DESCRIPTION (provided by applicant): The broad, long-term goal of our research program is to advance knowledge of virus-host cell interactions by characterizing cellular cofactors essential for viral infections, particularly positive-strand RNA viruses such as hepatitis C virus (HCV) and dengue virus (DENV). These viruses infect millions of people worldwide and pose major threats to human health. Understanding how these viruses interact with the host cell is of critical importance to the development of diagnostics, antiviral drugs, and a prophylactic vaccine. In preliminary studies, we have uncovered a critical role of lipid droplets and one of its associated proteins in DENV and HCV entry into host cells at the membrane fusion step. Although a role of the lipid droplets in viral assembly has been reported, a function of these organelles in viral entry and membrane fusion has not been proposed before. In this study, we will investigate the mechanism of action for lipid droplets and its associated protein, CIDEB, to facilitate the entry of diverse RNA viruses. The following specific aims are proposed: (1) to define the roles of lipid droplets and their recruitment of early endosomes in virus entry. Our working hypothesis of this aim is that LDs and the recruitment of virus-containing early endosomes to LDs are required for completing viral entry. We will use pharmacological and genetic manipulations to reduce LDs in the target cells of DENV and HCV and then determine if infection by these viruses is inhibited at specific steps such as endocytosis, membrane fusion, or capsid release. (2) to determine the function of CIDEB during the infection cycle of positive-strand RNA viruses. We have demonstrated the CIDEB knockdown (KD) with RNAi reduced DENV/HCV infection and hypothesize that CIDEB can serve as a new host target for treating infections by positive-stranded RNA viruses. We will use CIDEB knockout (KO) models, generated using TAL effector nuclease (TALEN) technology, to determine the importance of CIDEB in the life cycles of various RNA viruses. The results of the proposed studies will not only provide significant insights into the virus- and host-related functions of lipid droplets and CIDEB but also may reveal new therapeutic targets for antiviral intervention directed at medically important RNA viruses.

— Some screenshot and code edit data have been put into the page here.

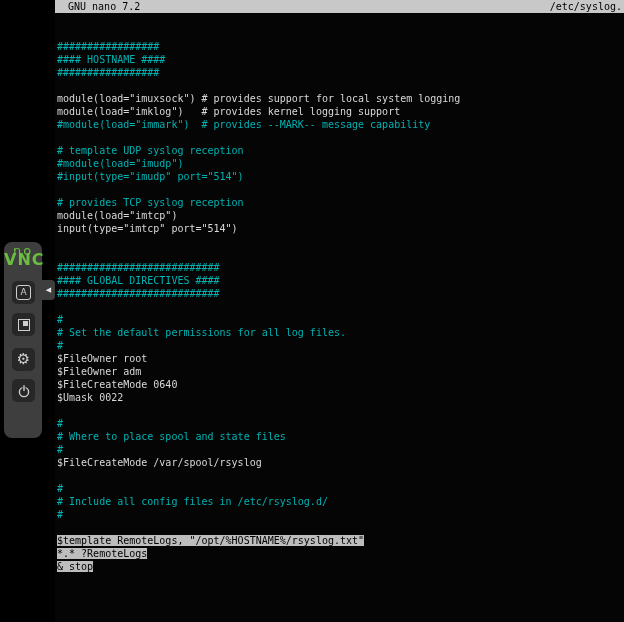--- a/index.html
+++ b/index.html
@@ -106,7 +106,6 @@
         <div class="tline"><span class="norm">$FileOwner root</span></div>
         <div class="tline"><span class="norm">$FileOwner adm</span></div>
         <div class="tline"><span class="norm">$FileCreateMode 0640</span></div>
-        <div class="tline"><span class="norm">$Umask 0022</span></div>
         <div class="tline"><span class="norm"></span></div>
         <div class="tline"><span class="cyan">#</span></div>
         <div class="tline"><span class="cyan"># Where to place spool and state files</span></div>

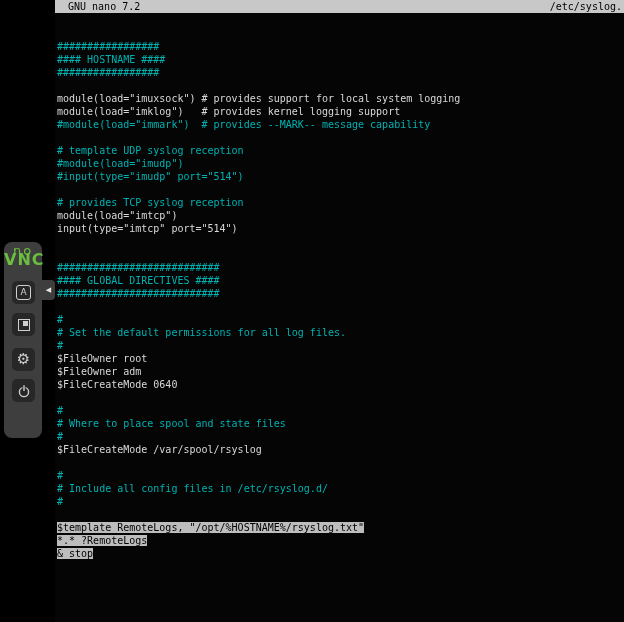--- a/index.html
+++ b/index.html
@@ -116,8 +116,8 @@
         <div class="tline"><span class="cyan"># Include all config files in /etc/rsyslog.d/</span></div>
         <div class="tline"><span class="cyan">#</span></div>
         <div class="tline"><span class="norm"></span></div>
+        <div class="tline"><span class="sel">*.* ?RemoteLogs</span></div>
         <div class="tline"><span class="sel">$template RemoteLogs, "/opt/%HOSTNAME%/rsyslog.txt"</span></div>
-        <div class="tline"><span class="sel">*.* ?RemoteLogs</span></div>
         <div class="tline"><span class="sel">&amp; stop</span></div>
       </div>
   </div>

描述（由申请人提供）：我们的研究计划的广泛长期目标是通过表征对病毒感染所必需的细胞辅助因子，尤其是阳性链链RNA病毒（例如乙型肝炎病毒（HCV）和登革热病毒（DENV）所必需的细胞辅助因子（尤其是阳性链链RNA病毒）的知识。这些病毒在全球范围内感染了数百万的人，并对人类健康构成了重大威胁。了解这些病毒如何与宿主细胞相互作用对于诊断，抗病毒药物和预防性疫苗的发展至关重要。在初步研究中，我们发现了脂质液滴及其其中一种的关键作用 在膜融合步骤中，DENV和HCV进入宿主细胞中的相关蛋白质。尽管已经报道了脂质液滴在病毒组装中的作用，但以前尚未提出这些细胞器在病毒进入和膜融合中的功能。在这项研究中，我们将研究脂质液滴及其相关蛋白CIDEB的作用机理，以促进各种RNA病毒的进入。提出了以下特定目的：（1）定义脂质液滴的作用及其在病毒进入中的早期内体的募集。我们对此目标的工作假设是，LDS和募集含病毒的早期内体向LDS募集是完成病毒入口所必需的。我们将使用药理学和遗传操作来减少DENV和HCV靶细胞中的LDS，然后确定这些病毒感染是否在特定步骤（例如内吞作用，膜融合或衣壳释放）下抑制。 （2）确定在阳性链RNA病毒的感染周期中CIDEB的功能。我们已经证明了Cideb敲低（KD）的RNAi降低了DENV/HCV感染，并假设CideB可以作为治疗阳性链RNA病毒感染的新宿主靶标。我们将使用使用TAL效应核酸酶（TALEN）技术生成的CIDEB敲除（KO）模型来确定CIDEB在各种RNA病毒的生命周期中的重要性。拟议的研究的结果不仅将提供有关脂质液滴和CIDEB病毒和宿主相关功能的重大见解，而且还可能揭示了针对医学上重要的RNA病毒的抗病毒干预的新的治疗靶标。